You must reference your privacy policy anywhere that you collect data.  If you don’t already have a privacy policy in place, this should be a top priority. IUBender offers an easy ‘build it yourself’ privacy policy option https://www.iubenda.com/en/.

  1. Keep your emails GDPR- friendly

Make sure you have an unsubscribe option on any emails you send out. 

Tip: Use an email marketing platform like MailChimp or Active Campaign rather than your personal account so that recipients have the option to unsubscribe.

Opt-ins must not be a condition of product, offer or service.

If you offer an opt-in gift such as a download, exclusive access, or any other kind of freebie, you now need to make this available regardless of whether users subscribe.

Keep your mailing lists separate

Just because someone subscribes to one mailing list does not mean you have permission to add them to other opt-in mailing lists. 

Opt-ins must be clear and unambiguous

Users must be able to easily understand what they’re signing up for and the opt-in boxes must be unticked by default.

Tip: Double opt-ins are a good way of covering yourself here.  A double opt-in is an additional step that asks the user to verify their email address and re-confirm their interest.

While this may reduce your overall number of opt-ins, it means the quality of your email list will be much better.

Do I really need to send out emails to all of my current subscribers?

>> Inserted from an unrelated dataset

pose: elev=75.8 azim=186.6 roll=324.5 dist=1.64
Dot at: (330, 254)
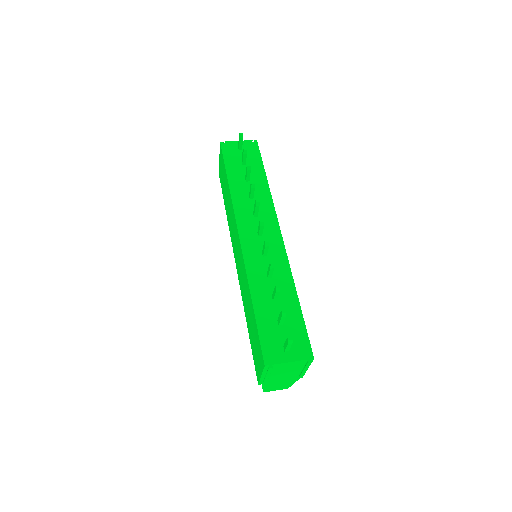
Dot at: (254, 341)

No, you don’t. Providing you have collected data fairly and appropriately via opt-in before GDPR came into effect, those subscribers can stay on your list. But, if you are unsure of how you collected their personal data, it’s a good idea to send a re-subscribe email just to be sure.

What about those pesky privacy policy update emails I’ve been getting?

It is not a requirement of GDPR to send out an update of your privacy policy.  You simply need to have it accessible on your website.

What are the penalties for GDPR breaches?

The fines for non-compliance are somewhat hefty.

  • Up to 2% of your annual turnover for failing to report a data breach within 72 hours of becoming aware of it.
  • Up to 4% of annual turnover or €20 million (whichever is higher) for the data breach itself.

Anything else?

If you want to be 100% sure that you are in full compliance with GDPR, we highly recommend enlisting the services of a lawyer to go through your website and check all of the legal bits and bobs.